— Required work —
Using the data below, find how many lines include the word "FECHA" and report that figure alone.

— Records from a data source —
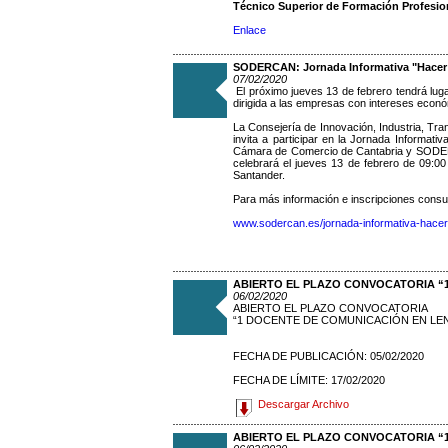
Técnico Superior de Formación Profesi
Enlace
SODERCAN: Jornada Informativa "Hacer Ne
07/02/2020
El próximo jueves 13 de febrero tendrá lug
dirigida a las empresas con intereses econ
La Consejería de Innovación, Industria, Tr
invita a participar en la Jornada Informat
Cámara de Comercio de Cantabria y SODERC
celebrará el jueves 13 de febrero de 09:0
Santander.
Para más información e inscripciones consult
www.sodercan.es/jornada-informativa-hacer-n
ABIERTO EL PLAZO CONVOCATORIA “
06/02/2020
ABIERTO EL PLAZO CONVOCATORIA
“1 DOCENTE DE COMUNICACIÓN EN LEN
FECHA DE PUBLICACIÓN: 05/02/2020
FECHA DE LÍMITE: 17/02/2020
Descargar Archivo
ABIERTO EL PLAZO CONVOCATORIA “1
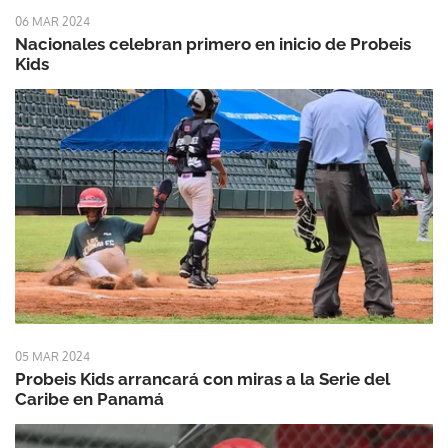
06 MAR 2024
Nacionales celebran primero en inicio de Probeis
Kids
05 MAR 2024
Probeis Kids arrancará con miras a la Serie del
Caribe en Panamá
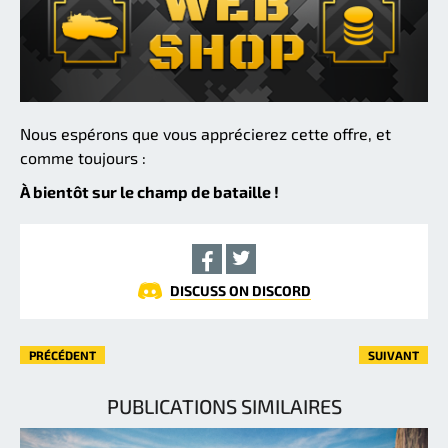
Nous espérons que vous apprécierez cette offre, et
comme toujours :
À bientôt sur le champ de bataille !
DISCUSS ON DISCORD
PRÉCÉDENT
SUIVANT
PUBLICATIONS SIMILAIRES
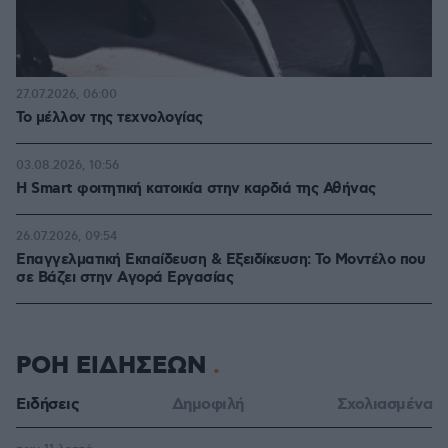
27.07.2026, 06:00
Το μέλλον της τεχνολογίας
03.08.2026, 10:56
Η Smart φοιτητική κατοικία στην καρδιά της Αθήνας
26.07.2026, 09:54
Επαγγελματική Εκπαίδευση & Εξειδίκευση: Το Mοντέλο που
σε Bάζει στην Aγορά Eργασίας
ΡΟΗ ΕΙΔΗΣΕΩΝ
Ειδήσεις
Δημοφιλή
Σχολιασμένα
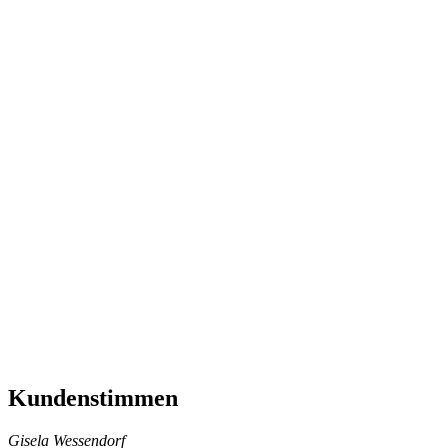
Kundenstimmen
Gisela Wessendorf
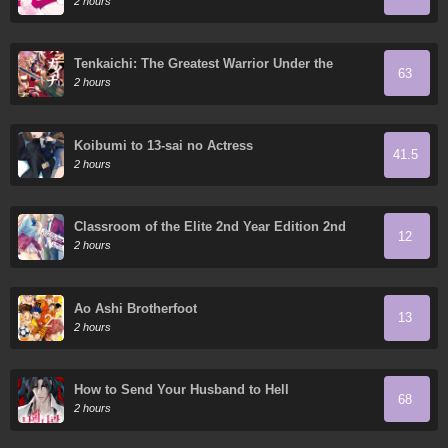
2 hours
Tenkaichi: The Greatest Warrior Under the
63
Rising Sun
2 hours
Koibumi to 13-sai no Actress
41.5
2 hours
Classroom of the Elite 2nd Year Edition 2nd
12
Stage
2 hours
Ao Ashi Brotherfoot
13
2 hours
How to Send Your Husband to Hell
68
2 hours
---
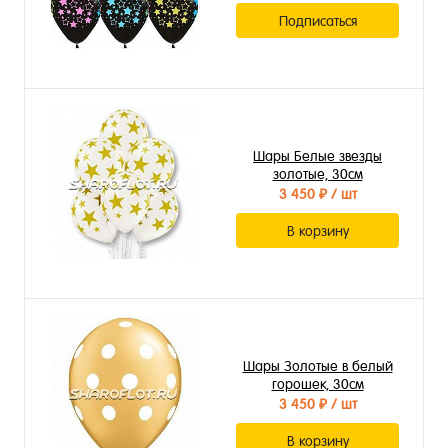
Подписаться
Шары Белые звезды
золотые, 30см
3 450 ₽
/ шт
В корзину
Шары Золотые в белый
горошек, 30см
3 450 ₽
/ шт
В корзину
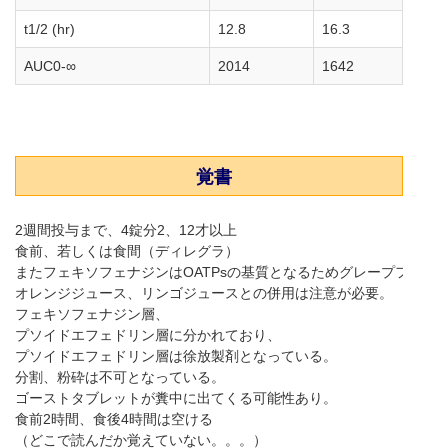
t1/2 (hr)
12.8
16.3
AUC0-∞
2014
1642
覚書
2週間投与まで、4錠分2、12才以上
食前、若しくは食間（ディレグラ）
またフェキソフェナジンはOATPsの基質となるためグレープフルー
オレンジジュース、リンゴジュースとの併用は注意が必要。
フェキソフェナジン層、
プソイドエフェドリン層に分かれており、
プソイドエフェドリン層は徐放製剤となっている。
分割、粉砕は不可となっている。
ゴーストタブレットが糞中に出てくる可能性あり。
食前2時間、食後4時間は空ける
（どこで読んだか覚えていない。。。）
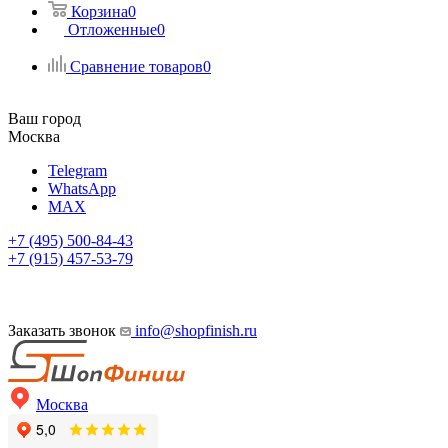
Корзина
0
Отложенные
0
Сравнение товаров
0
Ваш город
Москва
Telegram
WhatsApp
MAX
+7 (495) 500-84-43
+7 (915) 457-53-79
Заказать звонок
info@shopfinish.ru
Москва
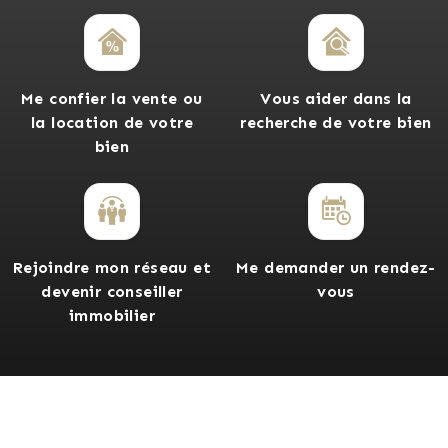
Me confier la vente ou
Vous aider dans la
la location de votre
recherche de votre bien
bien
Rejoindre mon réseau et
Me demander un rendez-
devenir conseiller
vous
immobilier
* * *
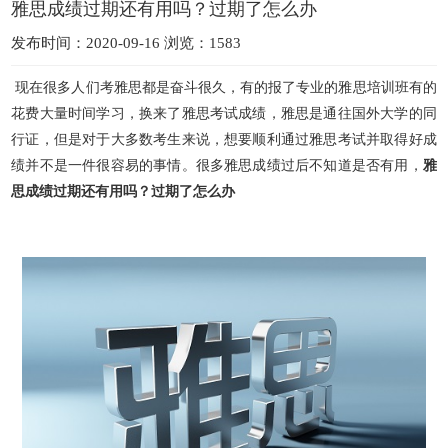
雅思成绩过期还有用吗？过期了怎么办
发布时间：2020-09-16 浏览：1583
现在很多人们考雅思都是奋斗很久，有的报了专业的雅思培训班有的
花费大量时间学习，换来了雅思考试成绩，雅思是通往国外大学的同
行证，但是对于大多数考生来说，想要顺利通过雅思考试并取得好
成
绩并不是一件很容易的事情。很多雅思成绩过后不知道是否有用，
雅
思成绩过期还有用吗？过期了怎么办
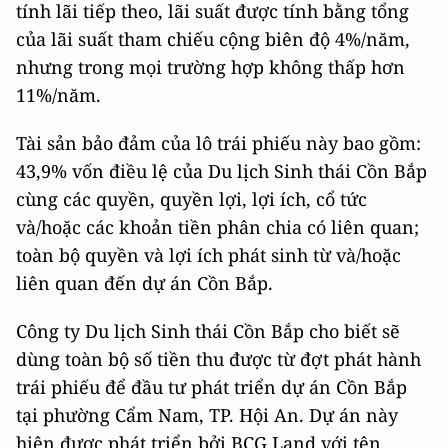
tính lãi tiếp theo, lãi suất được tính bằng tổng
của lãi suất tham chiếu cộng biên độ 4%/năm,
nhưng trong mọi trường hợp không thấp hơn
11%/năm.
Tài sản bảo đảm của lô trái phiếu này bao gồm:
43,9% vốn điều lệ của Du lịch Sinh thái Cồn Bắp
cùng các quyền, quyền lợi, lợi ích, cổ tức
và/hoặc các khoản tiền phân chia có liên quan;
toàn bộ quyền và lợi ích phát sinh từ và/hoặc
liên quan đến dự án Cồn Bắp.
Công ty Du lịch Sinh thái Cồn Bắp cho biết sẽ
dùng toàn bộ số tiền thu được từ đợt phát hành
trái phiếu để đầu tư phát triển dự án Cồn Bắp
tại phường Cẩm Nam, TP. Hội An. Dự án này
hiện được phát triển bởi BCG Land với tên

— Expected answer —
2